Supplied records
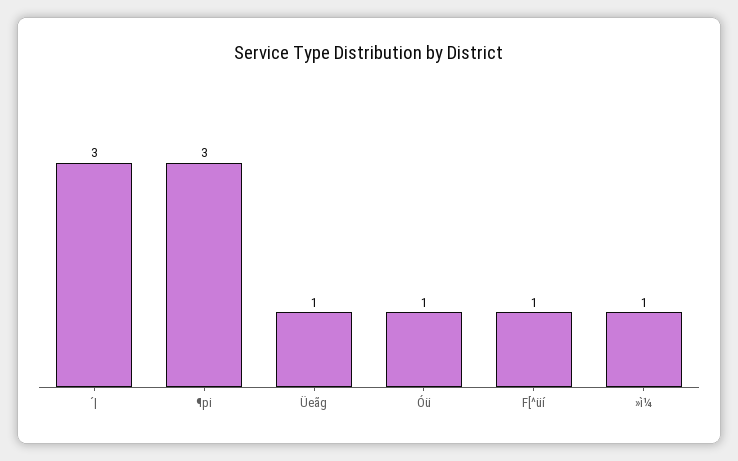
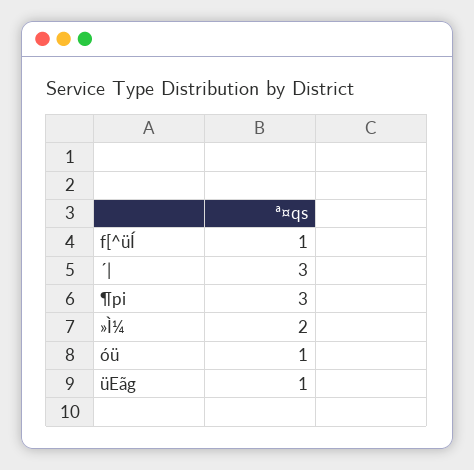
  {
    "´|": 3,
    "¶pi": 3,
    "Üeãg": 1,
    "Óü": 1,
    "F[^üí": 1,
-   "»ì¼": 1
+   "»ì¼": 2
  }

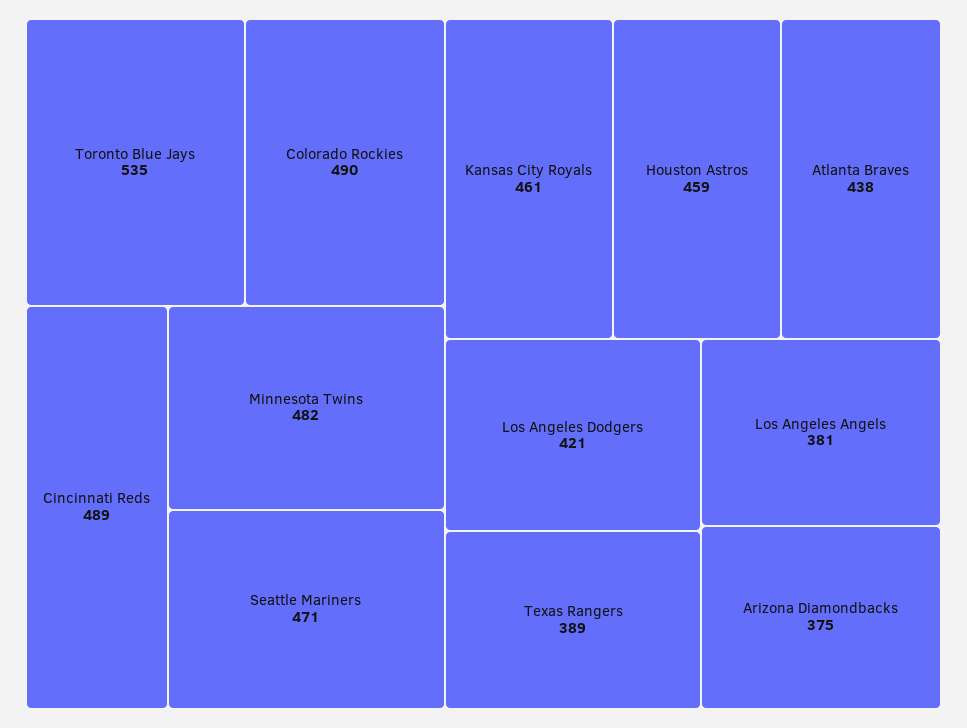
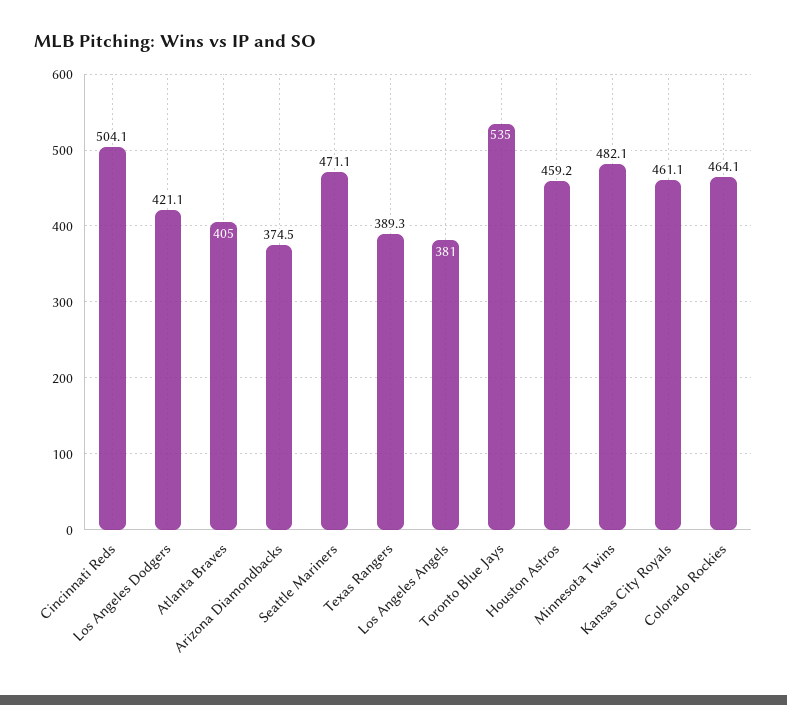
  {
    "Toronto Blue Jays": 535,
-   "Colorado Rockies": 490,
+   "Colorado Rockies": 464.1,
-   "Cincinnati Reds": 489,
+   "Cincinnati Reds": 504.1,
    "Minnesota Twins": 482.1,
    "Seattle Mariners": 471.1,
    "Kansas City Royals": 461.1,
    "Houston Astros": 459.2,
-   "Atlanta Braves": 438,
+   "Atlanta Braves": 405,
    "Los Angeles Dodgers": 421.1,
    "Texas Rangers": 389.3,
    "Los Angeles Angels": 381,
    "Arizona Diamondbacks": 374.5
  }

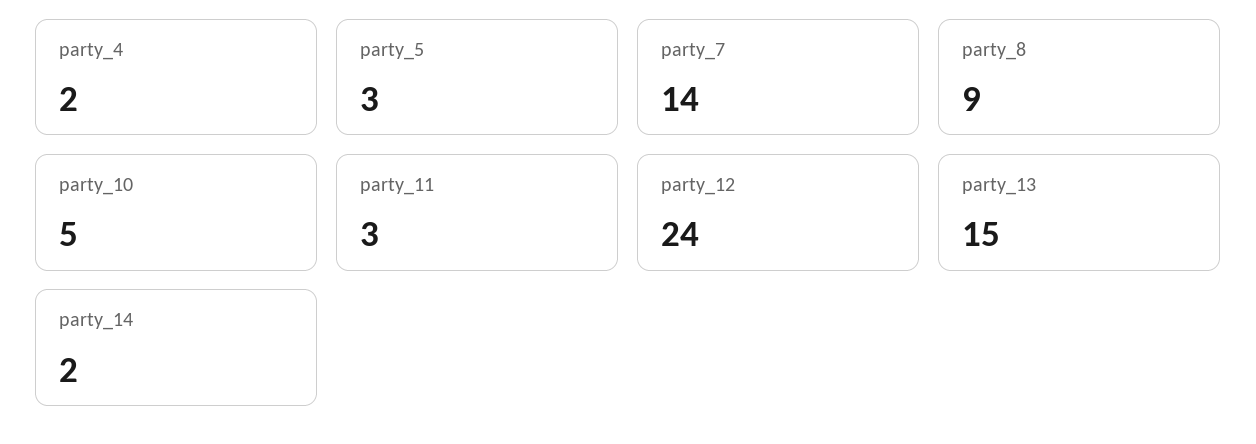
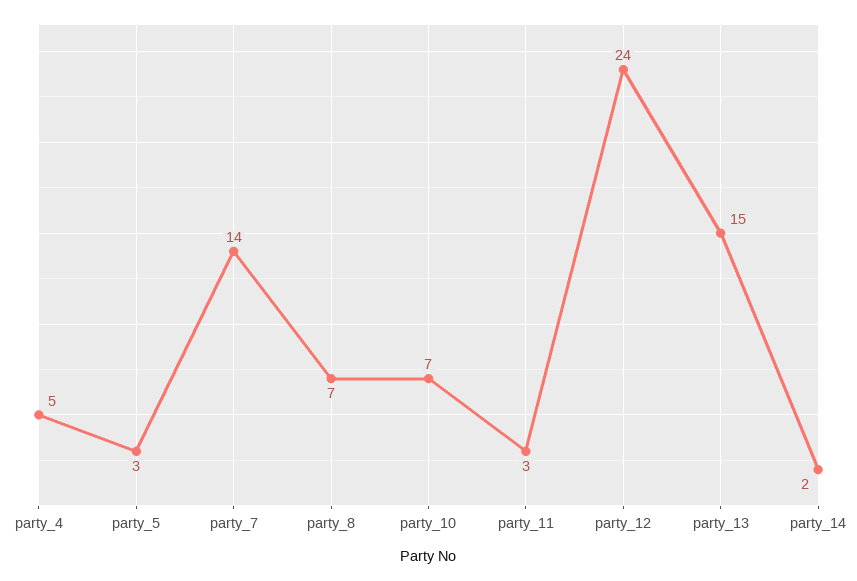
  {
-   "party_4": 2,
+   "party_4": 5,
    "party_5": 3,
    "party_7": 14,
-   "party_8": 9,
+   "party_8": 7,
-   "party_10": 5,
+   "party_10": 7,
    "party_11": 3,
    "party_12": 24,
    "party_13": 15,
    "party_14": 2
  }

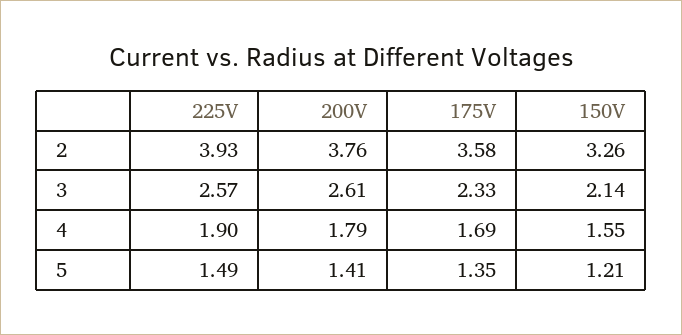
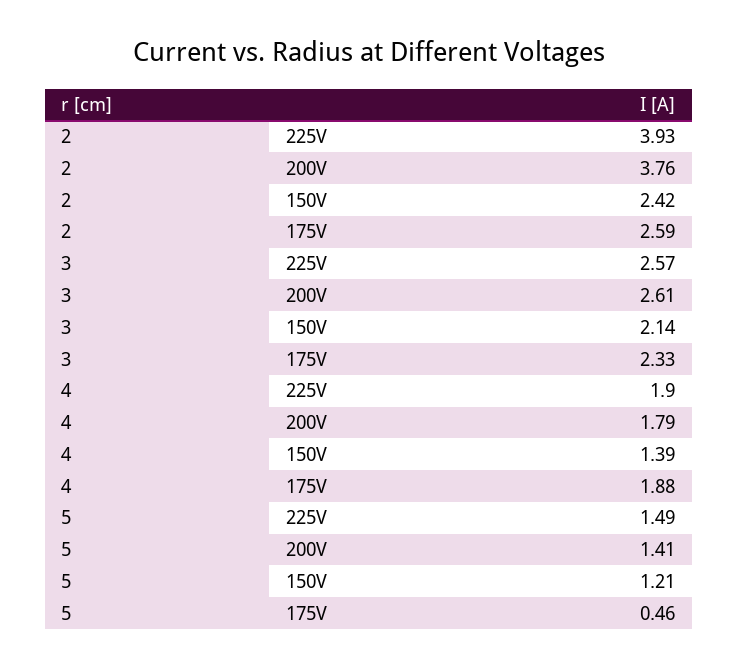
  {
    "225V": {
      "2": 3.93,
      "3": 2.57,
      "4": 1.9,
      "5": 1.49
    },
    "200V": {
      "2": 3.76,
      "3": 2.61,
      "4": 1.79,
      "5": 1.41
    },
    "175V": {
-     "2": 3.58,
+     "2": 2.59,
      "3": 2.33,
-     "4": 1.69,
+     "4": 1.88,
-     "5": 1.35
+     "5": 0.46
    },
    "150V": {
-     "2": 3.26,
+     "2": 2.42,
      "3": 2.14,
-     "4": 1.55,
+     "4": 1.39,
      "5": 1.21
    }
  }

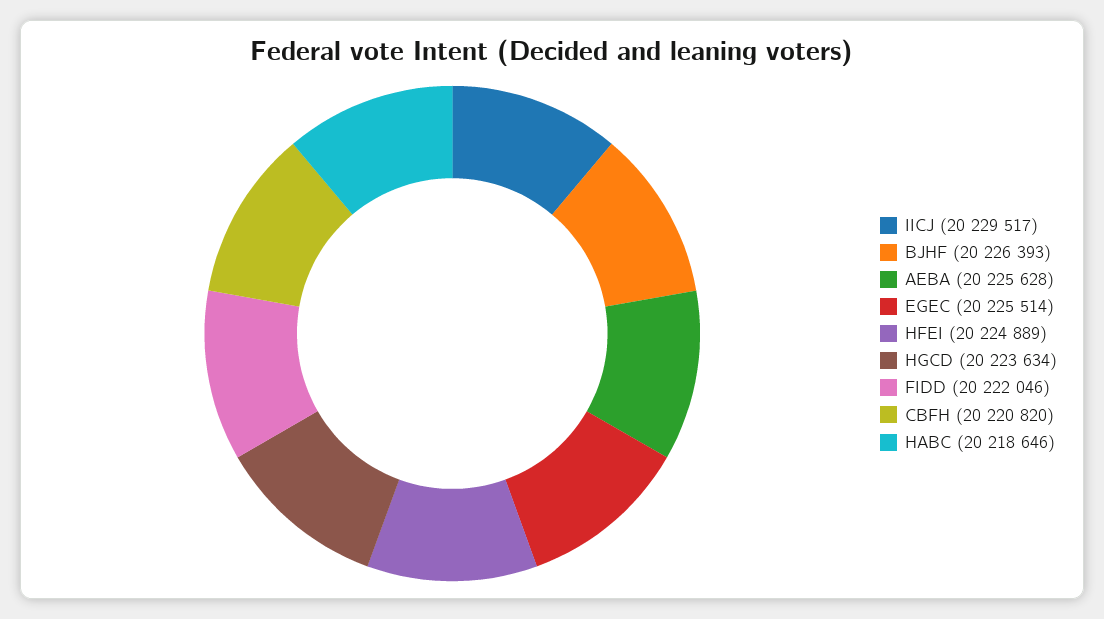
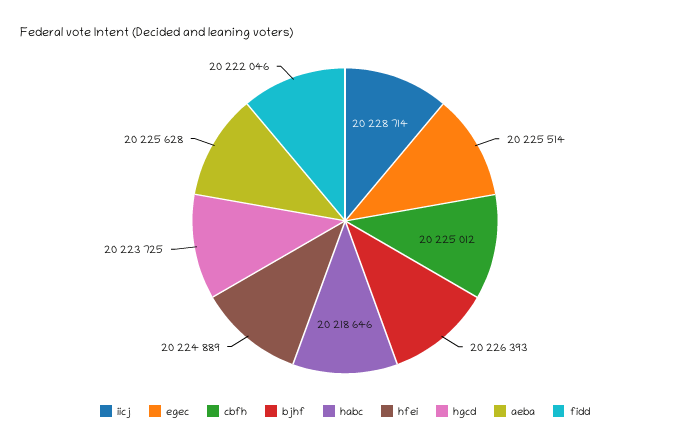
  {
-   "IICJ": 20229517,
+   "IICJ": 20228714,
    "BJHF": 20226393,
    "AEBA": 20225628,
    "EGEC": 20225514,
    "HFEI": 20224889,
-   "HGCD": 20223634,
+   "HGCD": 20223725,
    "FIDD": 20222046,
-   "CBFH": 20220820,
+   "CBFH": 20225012,
    "HABC": 20218646
  }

Action item
Each line of the data that contains "Reds" belongs in the answer.

Task response
-   "Cincinnati Reds": 489,
+   "Cincinnati Reds": 504.1,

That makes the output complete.